Images with object cuboids
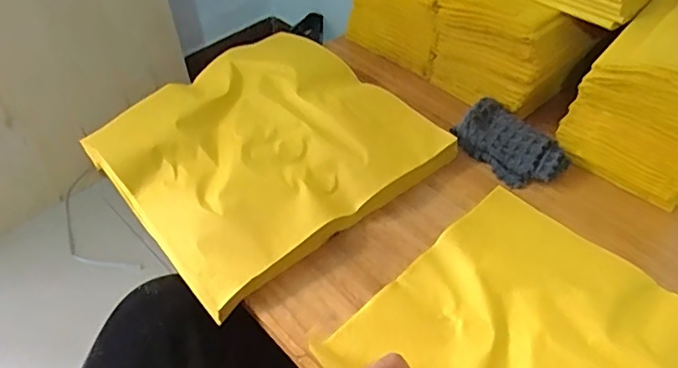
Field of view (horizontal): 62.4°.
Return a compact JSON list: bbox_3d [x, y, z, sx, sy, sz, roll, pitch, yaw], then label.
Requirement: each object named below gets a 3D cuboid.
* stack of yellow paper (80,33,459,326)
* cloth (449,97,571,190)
[{"bbox_3d":[-0.084,-0.046,0.587,0.285,0.035,0.285,-33,55,-25],"label":"stack of yellow paper"},{"bbox_3d":[0.175,-0.042,0.579,0.068,0.014,0.111,-39,62,-9],"label":"cloth"}]

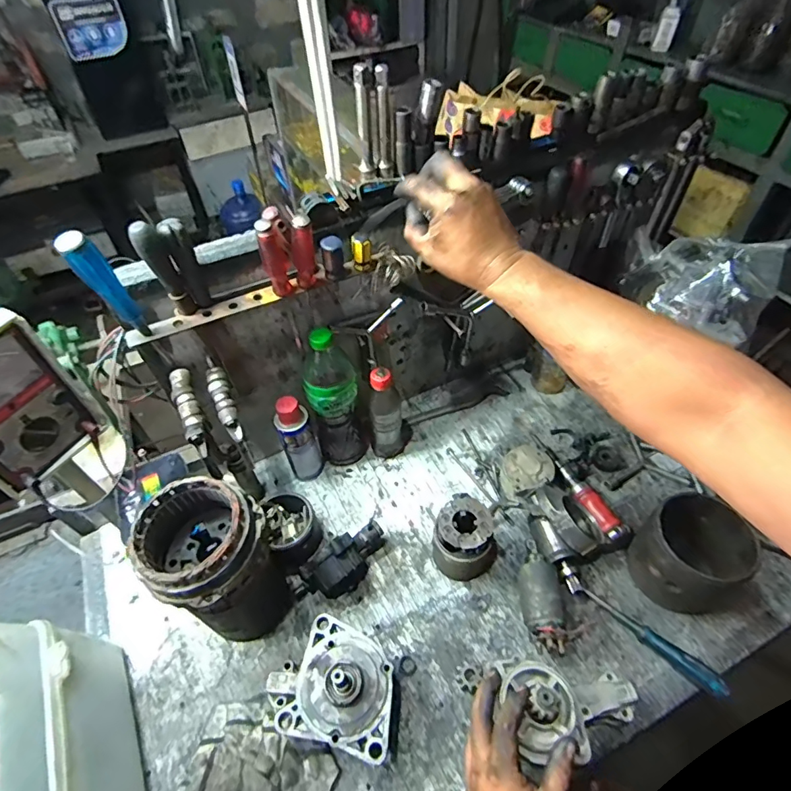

Instructions for the task: Set down exactly the lines of the entries above from the one holding "yellow paper (80,33,459,326)" through the last one, including both, with the pictures left out.

Answer space:
* stack of yellow paper (80,33,459,326)
* cloth (449,97,571,190)
[{"bbox_3d":[-0.084,-0.046,0.587,0.285,0.035,0.285,-33,55,-25],"label":"stack of yellow paper"},{"bbox_3d":[0.175,-0.042,0.579,0.068,0.014,0.111,-39,62,-9],"label":"cloth"}]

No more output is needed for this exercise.